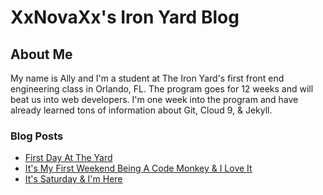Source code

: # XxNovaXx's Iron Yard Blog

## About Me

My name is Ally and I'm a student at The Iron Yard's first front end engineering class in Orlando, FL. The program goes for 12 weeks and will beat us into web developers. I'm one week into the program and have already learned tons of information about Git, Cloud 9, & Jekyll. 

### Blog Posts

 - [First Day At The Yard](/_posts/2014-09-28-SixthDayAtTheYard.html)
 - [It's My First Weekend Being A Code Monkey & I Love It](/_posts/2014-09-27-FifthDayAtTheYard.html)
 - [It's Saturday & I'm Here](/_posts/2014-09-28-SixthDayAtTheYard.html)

-*-

## WHAT YOU SHOULD DO
Copy out the listing word for word and skip its pictures.

## EXPECTED ANSWER
Source code

: # XxNovaXx's Iron Yard Blog

## About Me

My name is Ally and I'm a student at The Iron Yard's first front end engineering class in Orlando, FL. The program goes for 12 weeks and will beat us into web developers. I'm one week into the program and have already learned tons of information about Git, Cloud 9, & Jekyll. 

### Blog Posts

 - [First Day At The Yard](/_posts/2014-09-28-SixthDayAtTheYard.html)
 - [It's My First Weekend Being A Code Monkey & I Love It](/_posts/2014-09-27-FifthDayAtTheYard.html)
 - [It's Saturday & I'm Here](/_posts/2014-09-28-SixthDayAtTheYard.html)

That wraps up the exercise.